Having read through the advice leaflets I was given I now think I understand the path I should take to start feeling better about myself. I was feeling hate towards myself, resented my family and loads of other negative feelings.
It is now my intention to try to be a better person in as many ways as possible. By being more forgiving with myself and others, using the time I used to spend gambling by working harder and doing more for my family.
I understand this is very early on in my recovery but I truly feel like I have turned a corner. The rewards are there!
We will never be rich as long as we gamble and not just money and possessions.
Stay strong folks. think about what is important to you and stay focused!
Dickyo
Good stuff walking through them GA doors the best gamble I ever took.
I don't know what it is but the rooms are an amazing place. Make sure you go back and if you can try and get to another few meetings.
KTF
5 days now!
I'm going to try and make meeting tomorrow night as I found it so helpful. Good to know that you can speak with like minded people. The urge is there but is getting easier.
Dickyo
8 days now.
I didn't manage to get to GA meeting tuesday but I do intend to go back. It kick started me into thinking I can live life without gambling.

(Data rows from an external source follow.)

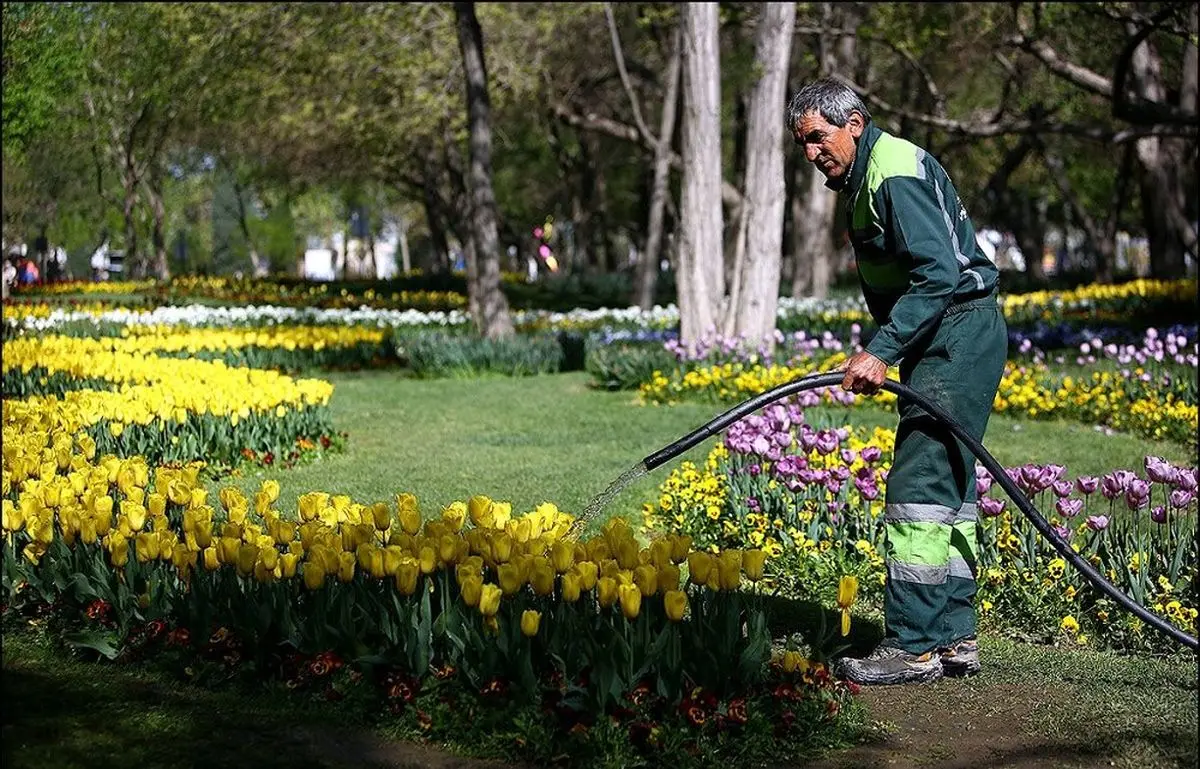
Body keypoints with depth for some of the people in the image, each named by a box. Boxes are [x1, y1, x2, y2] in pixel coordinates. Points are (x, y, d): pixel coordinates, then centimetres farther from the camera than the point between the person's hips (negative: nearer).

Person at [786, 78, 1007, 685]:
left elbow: (939, 274, -26)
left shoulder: (894, 173, -17)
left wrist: (881, 351, -27)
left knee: (919, 486, -13)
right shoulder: (858, 179, 17)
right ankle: (954, 638, 18)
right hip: (939, 340, 11)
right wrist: (883, 351, 14)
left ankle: (913, 647, -12)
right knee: (945, 487, 12)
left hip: (960, 335, -11)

Life is so much better without gambling. I am starting to feel better about myself and not so guilty. I'm more focused on work and homelife and achieving much more. I have more of an interset in what is going on around me and with other people.
I know that demon will come back to try and tempt me so I need to read this back to myself when it does.
Stay strong and positive guys. Look forward and not backwards!
Dickyo
9 days now
Loads planned for the weekend so won't have time to think about gambling. Filling my time with positive stuff seems to be working.
Dickyo
Ok so had a few minor lapses but just managed 10 days. Still feeling positive.
These slip ups are all part of recovery. We are only human.
Stay strong everyone
Dickyo
Gone 19 days now. The longest in a very long time for me.
I believe that the kick start I needed was going to a GA meeting. Though I have not been to another, it gave me the kick I needed. I do not believe these meetings on a regular basis work for everyone. The brutal truth is I heard stories there that scared the c**P out of me. I could see where I was heading and knew I had to change. I would urge anyone reading this to just attend one meeting. It helps knowing your not the only one and being able to talk to like minded people really helps. People from all walks of life. Just by attending a meeting you are trying to be a better person.
Good luck all
Dickyo O
44 days now!
Kept myself really busy and really enjoying life. I feel so much better and I think I am a nicer person to be around. I feel like I am not snapping at my family like I used too, which was just one of the horrible things that gambling did to me. It made me miserable.
I think this is the longest I have gone in about 5 years without gambling.